News Release

WCS receives $8M grant from Moore Foundation to protect Amazon-Andes landscapes

Grant and Award Announcement

Wildlife Conservation Society

NEW YORK (JAN 22, 2004) – The New York-based Wildlife Conservation Society announced that it has received a grant of nearly $8 million from the Gordon & Betty Moore Foundation to protect more than 85,000 square miles of habitat in tropical South America.

The three-year grant will fund ongoing projects to safeguard a wide range of habitats in five South American countries, ranging from a spectacular flooded forest in the heart of the Brazilian Amazon, to the world's most biologically diverse national park in Bolivia, to the Caura River, a vast pristine watershed in Venezuela.

"This very generous grant from the Gordon & Betty Moore Foundation will galvanize WCS's ongoing efforts to protect some of the most spectacular and biologically rich regions on Earth for generations to come," said WCS President and CEO Dr. Steven Sanderson. "We accept this grant on behalf of species such as pink river dolphins, jaguars, and scarlet macaws, whose ongoing protection becomes our continued responsibility."

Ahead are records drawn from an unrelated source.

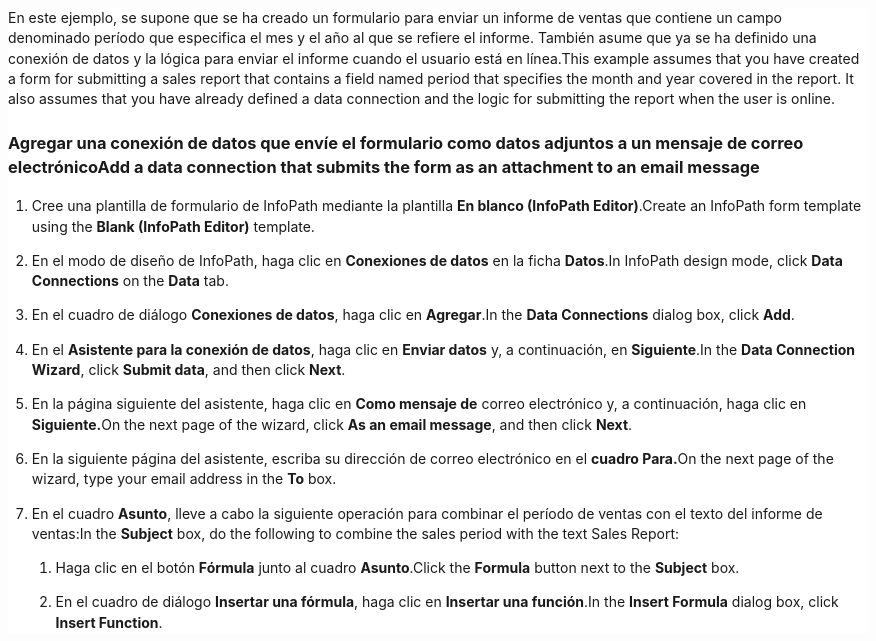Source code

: <span data-ttu-id="168dd-p103">En este ejemplo, se supone que se ha creado un formulario para enviar un informe de ventas que contiene un campo denominado período que especifica el mes y el año al que se refiere el informe. También asume que ya se ha definido una conexión de datos y la lógica para enviar el informe cuando el usuario está en línea.</span><span class="sxs-lookup"><span data-stu-id="168dd-p103">This example assumes that you have created a form for submitting a sales report that contains a field named period that specifies the month and year covered in the report. It also assumes that you have already defined a data connection and the logic for submitting the report when the user is online.</span></span> 
  
### <a name="add-a-data-connection-that-submits-the-form-as-an-attachment-to-an-email-message"></a><span data-ttu-id="168dd-112">Agregar una conexión de datos que envíe el formulario como datos adjuntos a un mensaje de correo electrónico</span><span class="sxs-lookup"><span data-stu-id="168dd-112">Add a data connection that submits the form as an attachment to an email message</span></span>

1. <span data-ttu-id="168dd-113">Cree una plantilla de formulario de InfoPath mediante la plantilla **En blanco (InfoPath Editor)**.</span><span class="sxs-lookup"><span data-stu-id="168dd-113">Create an InfoPath form template using the **Blank (InfoPath Editor)** template.</span></span> 
    
2. <span data-ttu-id="168dd-114">En el modo de diseño de InfoPath, haga clic en **Conexiones de datos** en la ficha **Datos**.</span><span class="sxs-lookup"><span data-stu-id="168dd-114">In InfoPath design mode, click **Data Connections** on the **Data** tab.</span></span> 
    
3. <span data-ttu-id="168dd-115">En el cuadro de diálogo **Conexiones de datos**, haga clic en **Agregar**.</span><span class="sxs-lookup"><span data-stu-id="168dd-115">In the **Data Connections** dialog box, click **Add**.</span></span>
    
4. <span data-ttu-id="168dd-116">En el **Asistente para la conexión de datos**, haga clic en **Enviar datos** y, a continuación, en **Siguiente**.</span><span class="sxs-lookup"><span data-stu-id="168dd-116">In the **Data Connection Wizard**, click **Submit data**, and then click **Next**.</span></span>
    
5. <span data-ttu-id="168dd-117">En la página siguiente del asistente, haga clic en **Como mensaje de** correo electrónico y, a continuación, haga clic en **Siguiente.**</span><span class="sxs-lookup"><span data-stu-id="168dd-117">On the next page of the wizard, click **As an email message**, and then click **Next**.</span></span>
    
6. <span data-ttu-id="168dd-118">En la siguiente página del asistente, escriba su dirección de correo electrónico en el **cuadro Para.**</span><span class="sxs-lookup"><span data-stu-id="168dd-118">On the next page of the wizard, type your email address in the **To** box.</span></span> 
    
7. <span data-ttu-id="168dd-119">En el cuadro **Asunto**, lleve a cabo la siguiente operación para combinar el período de ventas con el texto del informe de ventas:</span><span class="sxs-lookup"><span data-stu-id="168dd-119">In the **Subject** box, do the following to combine the sales period with the text Sales Report:</span></span> 
    
   1. <span data-ttu-id="168dd-120">Haga clic en el botón **Fórmula** junto al cuadro **Asunto**.</span><span class="sxs-lookup"><span data-stu-id="168dd-120">Click the **Formula** button next to the **Subject** box.</span></span> 
      
   2. <span data-ttu-id="168dd-121">En el cuadro de diálogo **Insertar una fórmula**, haga clic en **Insertar una función**.</span><span class="sxs-lookup"><span data-stu-id="168dd-121">In the **Insert Formula** dialog box, click **Insert Function**.</span></span>
      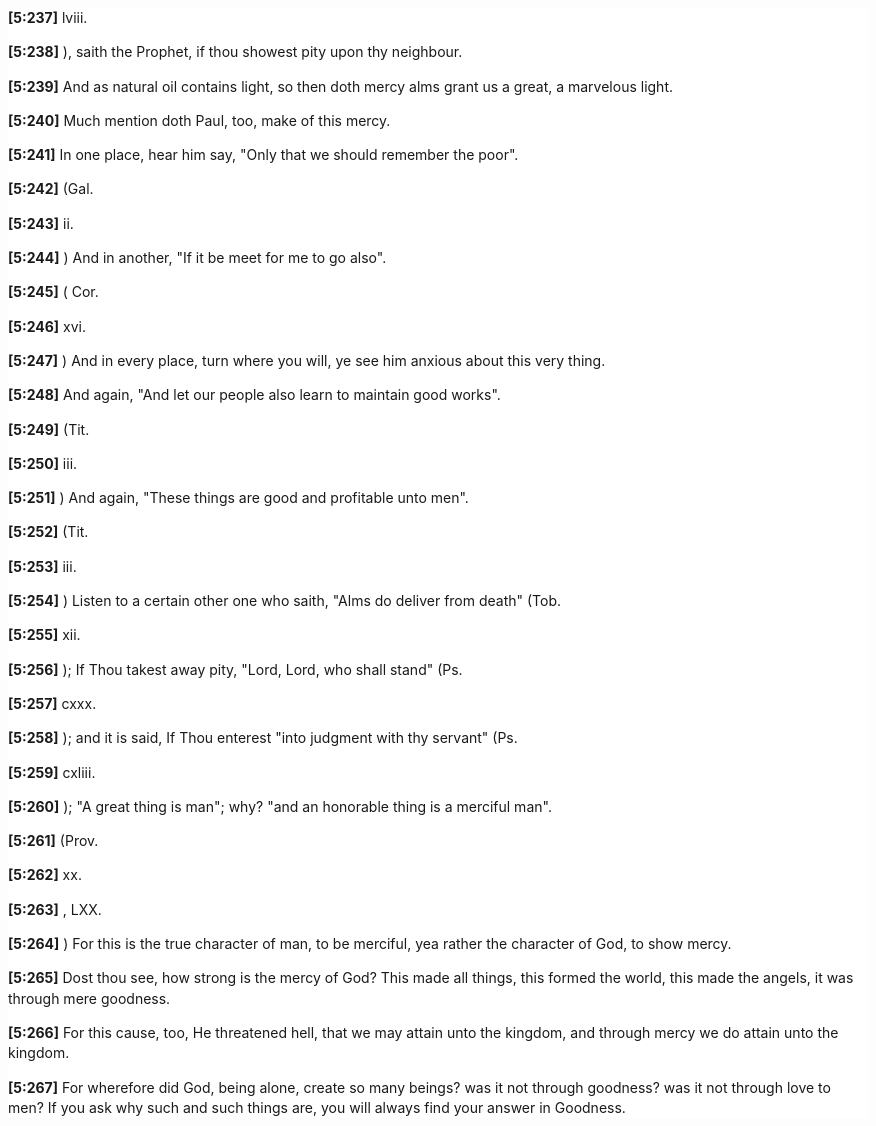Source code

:**[5:237]** lviii.

**[5:238]** ), saith the Prophet, if thou showest pity upon thy neighbour.

**[5:239]** And as natural oil contains light, so then doth mercy alms grant us a great, a marvelous light.

**[5:240]** Much mention doth Paul, too, make of this mercy.

**[5:241]** In one place, hear him say, "Only that we should remember the poor".

**[5:242]** (Gal.

**[5:243]** ii.

**[5:244]** ) And in another, "If it be meet for me to go also".

**[5:245]** ( Cor.

**[5:246]** xvi.

**[5:247]** ) And in every place, turn where you will, ye see him anxious about this very thing.

**[5:248]** And again, "And let our people also learn to maintain good works".

**[5:249]** (Tit.

**[5:250]** iii.

**[5:251]** ) And again, "These things are good and profitable unto men".

**[5:252]** (Tit.

**[5:253]** iii.

**[5:254]** ) Listen to a certain other one who saith, "Alms do deliver from death" (Tob.

**[5:255]** xii.

**[5:256]** ); If Thou takest away pity, "Lord, Lord, who shall stand" (Ps.

**[5:257]** cxxx.

**[5:258]** ); and it is said, If Thou enterest "into judgment with thy servant" (Ps.

**[5:259]** cxliii.

**[5:260]** ); "A great thing is man"; why? "and an honorable thing is a merciful man".

**[5:261]** (Prov.

**[5:262]** xx.

**[5:263]** , LXX.

**[5:264]** ) For this is the true character of man, to be merciful, yea rather the character of God, to show mercy.

**[5:265]** Dost thou see, how strong is the mercy of God? This made all things, this formed the world, this made the angels, it was through mere goodness.

**[5:266]** For this cause, too, He threatened hell, that we may attain unto the kingdom, and through mercy we do attain unto the kingdom.

**[5:267]** For wherefore did God, being alone, create so many beings? was it not through goodness? was it not through love to men? If you ask why such and such things are, you will always find your answer in Goodness.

The grant will help WCS establish a conservation network throughout the region that will provide support for a variety of conservation activities, as well as fund a student grants program. In addition, the grant will add new conservation sites into WCS's "Living Landscapes" program – an innovative methodology that looks at wildlife impacts in human-dominated areas beyond the protective boundaries of parks and reserves.

Along with sites in Brazil, Bolivia and Venezuela, specific regions covered by the grant include Ecuador's Yasuní Region and the Yavari Miri landscape in Peru. Over the next 15 years, WCS plans to expand its programs in these regions to cover some 115,000 square miles, or about five percent of the Amazon Basin. Currently, WCS operates some 350 field conservation projects in 53 countries around the world.

The Gordon and Betty Moore Foundation was established in November 2000,by Intel co-founder Gordon Moore and his wife Betty. The Foundation funds outcome-based projects that will measurably improve the quality of life by creating positive outcomes for future generations. Grantmaking is concentrated in initiatives that support the Foundation's principal areas of concern: environmental conservation, science, higher education, and the San Francisco Bay Area.